**Assignment:**
Leave every picture out. Set down all the lines below exactly.

Items from a dataset:
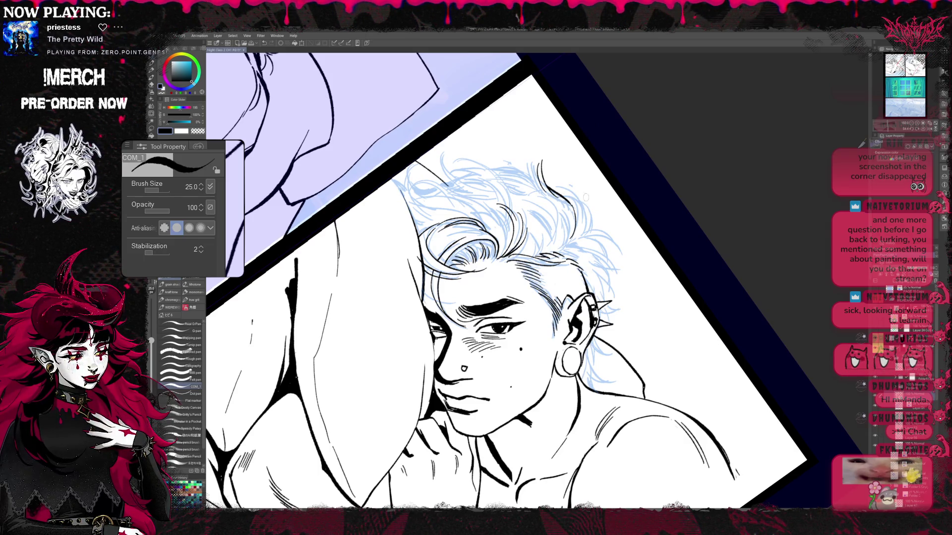
{"action": "key", "text": "ctrl+z"}
{"action": "key", "text": "ctrl+z"}
Step: Redraw the strand on top of the head and ink three fine strands on the hair's right side
{"action": "mouse_move", "coordinate": [537, 156]}
{"action": "left_mouse_down"}
{"action": "mouse_move", "coordinate": [553, 198]}
{"action": "mouse_move", "coordinate": [545, 195]}
{"action": "mouse_move", "coordinate": [566, 199]}
{"action": "mouse_move", "coordinate": [576, 245]}
{"action": "mouse_move", "coordinate": [605, 229]}
{"action": "mouse_move", "coordinate": [623, 250]}
{"action": "mouse_move", "coordinate": [617, 282]}
{"action": "mouse_move", "coordinate": [590, 248]}
{"action": "left_mouse_up"}
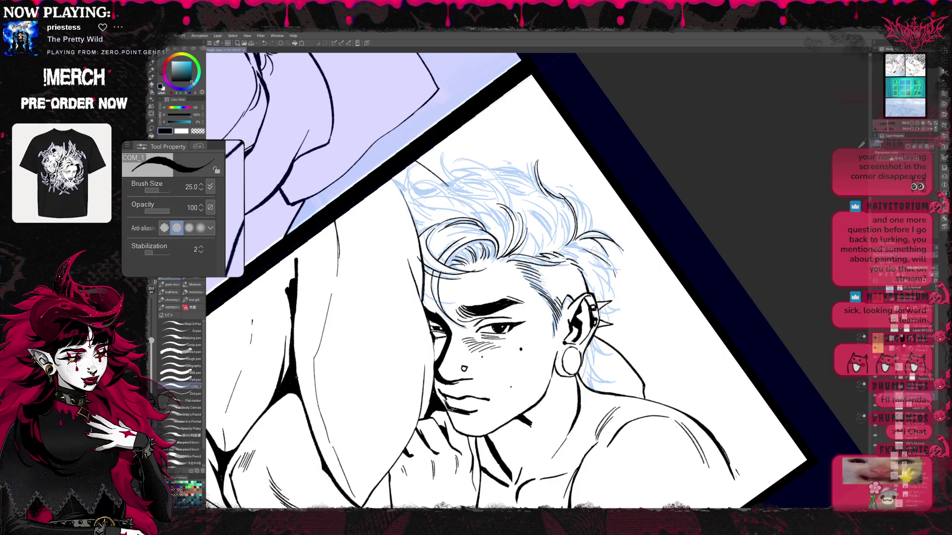
{"action": "left_click_drag", "start_coordinate": [590, 244], "coordinate": [614, 290]}
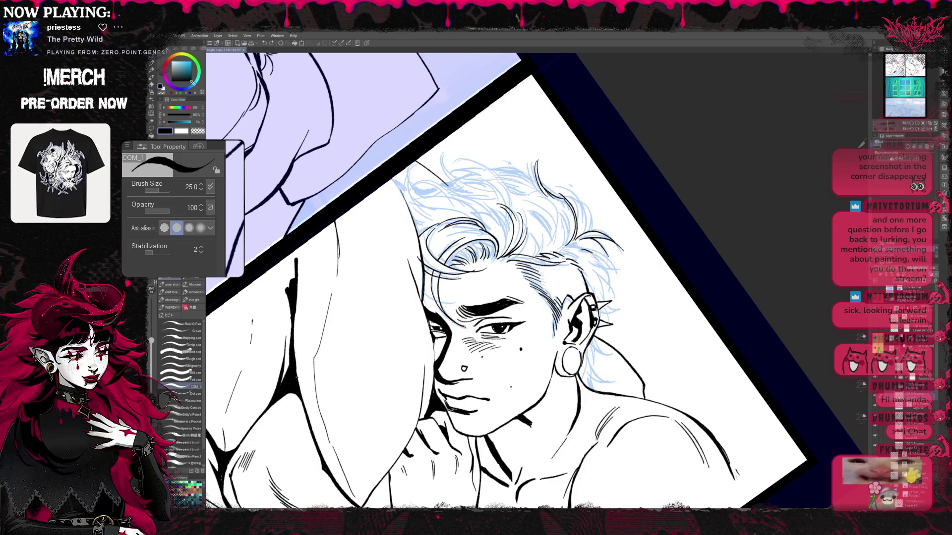
{"action": "left_click_drag", "start_coordinate": [585, 248], "coordinate": [613, 281]}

**Solution for this problem:**
{"action": "key", "text": "ctrl+z"}
{"action": "key", "text": "ctrl+z"}
Step: Redraw the strand on top of the head and ink three fine strands on the hair's right side
{"action": "mouse_move", "coordinate": [537, 156]}
{"action": "left_mouse_down"}
{"action": "mouse_move", "coordinate": [553, 198]}
{"action": "mouse_move", "coordinate": [545, 195]}
{"action": "mouse_move", "coordinate": [566, 199]}
{"action": "mouse_move", "coordinate": [576, 245]}
{"action": "mouse_move", "coordinate": [605, 229]}
{"action": "mouse_move", "coordinate": [623, 250]}
{"action": "mouse_move", "coordinate": [617, 282]}
{"action": "mouse_move", "coordinate": [590, 248]}
{"action": "left_mouse_up"}
{"action": "left_click_drag", "start_coordinate": [590, 244], "coordinate": [614, 290]}
{"action": "left_click_drag", "start_coordinate": [585, 248], "coordinate": [613, 281]}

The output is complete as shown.